Quid de ses prévisions économiques ? Sur la base des analyses des experts de la banque, l’économie croîtra de 7,4 % cette année, soit dans la même fourchette de ses précédentes estimations de 7 à 8 %. Quant à l’inflation, elle empruntera une tendance haussière pour passer à 10,6 %, causée principalement par les tensions géopolitiques.

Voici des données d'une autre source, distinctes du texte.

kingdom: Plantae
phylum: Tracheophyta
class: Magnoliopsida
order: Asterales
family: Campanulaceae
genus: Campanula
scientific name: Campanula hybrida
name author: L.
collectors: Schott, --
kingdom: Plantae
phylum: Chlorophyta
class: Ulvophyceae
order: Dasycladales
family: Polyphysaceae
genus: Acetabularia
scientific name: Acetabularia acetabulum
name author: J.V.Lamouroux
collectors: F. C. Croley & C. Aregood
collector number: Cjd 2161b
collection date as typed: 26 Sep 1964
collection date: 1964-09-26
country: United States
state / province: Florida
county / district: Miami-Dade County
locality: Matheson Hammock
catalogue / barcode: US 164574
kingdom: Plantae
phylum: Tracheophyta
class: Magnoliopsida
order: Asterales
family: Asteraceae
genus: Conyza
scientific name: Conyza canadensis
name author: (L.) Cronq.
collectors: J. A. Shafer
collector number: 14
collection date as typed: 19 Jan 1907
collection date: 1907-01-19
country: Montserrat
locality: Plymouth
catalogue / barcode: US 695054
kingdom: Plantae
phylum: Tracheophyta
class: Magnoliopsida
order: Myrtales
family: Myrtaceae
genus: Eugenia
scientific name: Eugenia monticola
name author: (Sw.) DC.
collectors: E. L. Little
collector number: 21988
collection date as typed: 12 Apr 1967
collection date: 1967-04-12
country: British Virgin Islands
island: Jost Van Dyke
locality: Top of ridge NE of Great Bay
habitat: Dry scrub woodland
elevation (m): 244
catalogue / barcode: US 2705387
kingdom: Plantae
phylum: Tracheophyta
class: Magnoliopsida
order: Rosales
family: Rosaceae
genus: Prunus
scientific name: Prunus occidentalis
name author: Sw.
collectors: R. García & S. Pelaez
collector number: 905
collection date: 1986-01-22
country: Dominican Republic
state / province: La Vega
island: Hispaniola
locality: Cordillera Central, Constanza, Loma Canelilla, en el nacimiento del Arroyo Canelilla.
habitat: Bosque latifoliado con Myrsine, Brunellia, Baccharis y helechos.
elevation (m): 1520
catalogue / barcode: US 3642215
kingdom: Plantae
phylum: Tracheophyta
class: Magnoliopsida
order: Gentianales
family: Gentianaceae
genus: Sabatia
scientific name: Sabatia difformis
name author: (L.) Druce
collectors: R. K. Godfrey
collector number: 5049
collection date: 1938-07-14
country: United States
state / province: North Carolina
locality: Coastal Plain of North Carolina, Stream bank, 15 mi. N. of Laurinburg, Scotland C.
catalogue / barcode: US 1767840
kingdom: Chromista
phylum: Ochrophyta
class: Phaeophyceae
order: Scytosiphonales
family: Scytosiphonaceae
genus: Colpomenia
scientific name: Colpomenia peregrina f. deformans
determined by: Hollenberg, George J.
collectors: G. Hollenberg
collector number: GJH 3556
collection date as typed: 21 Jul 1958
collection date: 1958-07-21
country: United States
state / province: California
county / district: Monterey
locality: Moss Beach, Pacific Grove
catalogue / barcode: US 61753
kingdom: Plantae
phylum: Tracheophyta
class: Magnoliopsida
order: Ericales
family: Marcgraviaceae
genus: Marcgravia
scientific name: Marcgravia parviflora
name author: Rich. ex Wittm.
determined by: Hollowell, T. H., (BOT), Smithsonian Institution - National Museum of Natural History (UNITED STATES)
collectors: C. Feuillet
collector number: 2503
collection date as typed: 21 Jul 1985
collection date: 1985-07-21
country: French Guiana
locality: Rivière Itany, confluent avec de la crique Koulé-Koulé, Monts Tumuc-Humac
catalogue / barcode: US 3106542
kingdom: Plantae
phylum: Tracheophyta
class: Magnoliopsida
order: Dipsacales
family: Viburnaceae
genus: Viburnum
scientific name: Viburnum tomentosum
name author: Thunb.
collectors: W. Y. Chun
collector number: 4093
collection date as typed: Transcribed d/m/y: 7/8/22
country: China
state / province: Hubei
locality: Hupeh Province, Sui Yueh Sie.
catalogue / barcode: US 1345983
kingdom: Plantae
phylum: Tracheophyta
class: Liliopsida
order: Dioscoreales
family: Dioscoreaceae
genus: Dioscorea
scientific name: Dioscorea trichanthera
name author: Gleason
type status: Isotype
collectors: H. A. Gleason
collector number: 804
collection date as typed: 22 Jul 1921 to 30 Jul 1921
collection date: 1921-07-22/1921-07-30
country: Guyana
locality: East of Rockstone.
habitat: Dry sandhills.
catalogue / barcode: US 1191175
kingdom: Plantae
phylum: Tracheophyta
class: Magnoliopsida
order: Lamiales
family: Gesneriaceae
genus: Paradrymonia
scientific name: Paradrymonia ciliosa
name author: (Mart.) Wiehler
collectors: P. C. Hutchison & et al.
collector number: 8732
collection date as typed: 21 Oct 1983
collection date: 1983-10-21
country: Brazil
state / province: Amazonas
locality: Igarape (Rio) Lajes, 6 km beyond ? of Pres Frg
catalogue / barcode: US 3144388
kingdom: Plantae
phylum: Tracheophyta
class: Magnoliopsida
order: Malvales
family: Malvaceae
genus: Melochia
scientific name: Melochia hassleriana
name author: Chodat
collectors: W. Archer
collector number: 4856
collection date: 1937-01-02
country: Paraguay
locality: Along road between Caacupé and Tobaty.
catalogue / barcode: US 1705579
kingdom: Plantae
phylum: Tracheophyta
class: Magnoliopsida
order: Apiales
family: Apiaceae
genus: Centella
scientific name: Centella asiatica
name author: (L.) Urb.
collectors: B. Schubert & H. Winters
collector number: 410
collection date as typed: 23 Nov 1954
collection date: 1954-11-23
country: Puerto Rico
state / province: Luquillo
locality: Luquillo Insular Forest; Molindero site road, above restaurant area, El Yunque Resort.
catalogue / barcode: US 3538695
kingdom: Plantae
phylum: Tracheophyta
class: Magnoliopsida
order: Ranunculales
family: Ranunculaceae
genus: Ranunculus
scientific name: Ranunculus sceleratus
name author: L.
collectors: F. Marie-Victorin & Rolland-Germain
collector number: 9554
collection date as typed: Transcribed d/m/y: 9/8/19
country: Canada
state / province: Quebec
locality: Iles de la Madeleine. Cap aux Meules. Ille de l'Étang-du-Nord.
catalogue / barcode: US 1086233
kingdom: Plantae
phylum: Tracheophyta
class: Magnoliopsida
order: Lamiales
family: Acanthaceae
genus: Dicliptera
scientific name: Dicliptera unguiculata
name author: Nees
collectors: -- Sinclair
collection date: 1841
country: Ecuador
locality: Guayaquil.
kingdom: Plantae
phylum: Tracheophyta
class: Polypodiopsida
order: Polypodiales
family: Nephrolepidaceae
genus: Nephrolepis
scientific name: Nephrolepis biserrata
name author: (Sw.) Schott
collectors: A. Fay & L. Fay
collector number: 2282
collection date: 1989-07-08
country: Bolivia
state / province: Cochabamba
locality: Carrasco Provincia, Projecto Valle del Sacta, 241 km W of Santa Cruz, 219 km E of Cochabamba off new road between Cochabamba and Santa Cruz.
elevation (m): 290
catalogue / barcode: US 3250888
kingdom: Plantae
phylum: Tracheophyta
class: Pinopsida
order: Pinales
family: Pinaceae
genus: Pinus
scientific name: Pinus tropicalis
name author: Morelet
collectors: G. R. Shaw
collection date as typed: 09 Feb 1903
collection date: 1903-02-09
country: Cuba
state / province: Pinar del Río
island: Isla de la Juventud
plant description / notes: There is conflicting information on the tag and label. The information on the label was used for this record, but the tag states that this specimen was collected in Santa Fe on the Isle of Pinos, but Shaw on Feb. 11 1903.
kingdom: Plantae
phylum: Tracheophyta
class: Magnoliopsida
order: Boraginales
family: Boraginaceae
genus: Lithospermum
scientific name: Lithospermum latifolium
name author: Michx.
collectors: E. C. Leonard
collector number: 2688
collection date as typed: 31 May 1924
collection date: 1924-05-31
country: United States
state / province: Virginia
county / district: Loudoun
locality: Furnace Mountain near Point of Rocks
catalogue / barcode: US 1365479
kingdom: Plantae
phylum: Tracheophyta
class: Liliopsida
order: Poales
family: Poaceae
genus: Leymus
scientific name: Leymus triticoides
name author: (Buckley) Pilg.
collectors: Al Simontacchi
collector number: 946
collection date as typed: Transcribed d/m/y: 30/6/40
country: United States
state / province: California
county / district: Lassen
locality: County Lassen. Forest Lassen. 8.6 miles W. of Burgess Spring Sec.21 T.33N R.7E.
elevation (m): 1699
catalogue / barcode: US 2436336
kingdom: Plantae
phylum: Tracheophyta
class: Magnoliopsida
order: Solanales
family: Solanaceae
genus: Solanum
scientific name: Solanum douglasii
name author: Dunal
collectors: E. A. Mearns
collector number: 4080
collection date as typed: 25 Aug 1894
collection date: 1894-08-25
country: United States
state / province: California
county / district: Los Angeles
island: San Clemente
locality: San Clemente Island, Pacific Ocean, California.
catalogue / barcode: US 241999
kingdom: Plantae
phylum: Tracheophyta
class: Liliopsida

Rs 20 000 en plus d’intérêts sur un prêt logement de Rs 2 M

Une augmentation du taux directeur de 1,15 % depuis le début de l’année entraînera nécessairement une augmentation des intérêts sur les prêts. C’est le cas des prêts-logement. Ainsi, sur de Rs 2 M, il faudra compter des intérêts additionnels de plus Rs 20 000 par an, soit un peu plus de Rs 1 600 par mois. Ce qui fait dire à un banquier qu’avec un tel quantum d’augmentation, l’endettement des ménages va prendre un sérieux coup. Toutefois, comme souligne une économiste, le choix revient à l’individu de s’endetter ou pas sur la base du loyer de l’argent aujourd’hui.